Immunohistochemical analysis confirmed that these models caused 96.1 % and 95.8 % of neuronal death, respectively. These models were used to analyse the neuroprotective effect of FK506, a commonly used immunosuppressant drug. We found that the general cytoarchitecture of the spinal cord explants was better preserved in the presence of FK506 after excytotoxic induction, however only mild neuronal survival was obtained, equal to 8.9 %. Considering that the number of neurons recovered was still modest, we attempted to implement a combined strategy via the use of cell grafting to restitute lost cells. Thus, we employed neural-derived embryonic stem cells for this purpose.
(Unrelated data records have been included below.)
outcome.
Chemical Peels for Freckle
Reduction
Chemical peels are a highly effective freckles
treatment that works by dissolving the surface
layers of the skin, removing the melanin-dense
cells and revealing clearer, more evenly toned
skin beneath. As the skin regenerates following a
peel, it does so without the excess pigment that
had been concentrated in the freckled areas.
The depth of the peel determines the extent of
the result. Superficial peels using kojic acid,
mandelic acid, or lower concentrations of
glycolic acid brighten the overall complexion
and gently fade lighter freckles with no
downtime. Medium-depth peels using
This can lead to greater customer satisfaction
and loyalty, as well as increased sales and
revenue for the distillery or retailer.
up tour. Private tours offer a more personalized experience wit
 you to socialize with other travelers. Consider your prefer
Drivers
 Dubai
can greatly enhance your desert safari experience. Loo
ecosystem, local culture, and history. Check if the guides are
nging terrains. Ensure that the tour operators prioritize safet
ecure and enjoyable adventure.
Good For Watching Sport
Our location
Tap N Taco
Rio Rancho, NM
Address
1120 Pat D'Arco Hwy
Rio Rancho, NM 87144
Before the grafting experiments we tried to improve a classical protocol for neural Embryonic stem (ES) cell differentiation in order to enrich the production of cholinergic neurons. Cholinergic neurons could potentially substitute motoneurons that were lost in the injured spinal cord. We succeeded in promoting the observation that all neurons obtained by ES cells expressed a cholinergic phenotype, namely Choline acetyl transferase (ChAT) plus, by using the morphogen sonic hedgehog and retinoic acid. Then, pre-differentiated ES cells were placed on control and injured spinal cord slices to assess for their differentiation after grafting. These cells were also grafted on the neurotrauma in vitro models in combination with FK506. The analyses of these assays were in progress by the time of the project completion. We also assessed the neuroprotective potential of different drugs. The results obtained from these studies were anticipated to provide valuable information about the action of different drugs on neuronal survival and would allow us to establish the optimal therapeutic combination to subsequently explore in vivo animal models for SCI.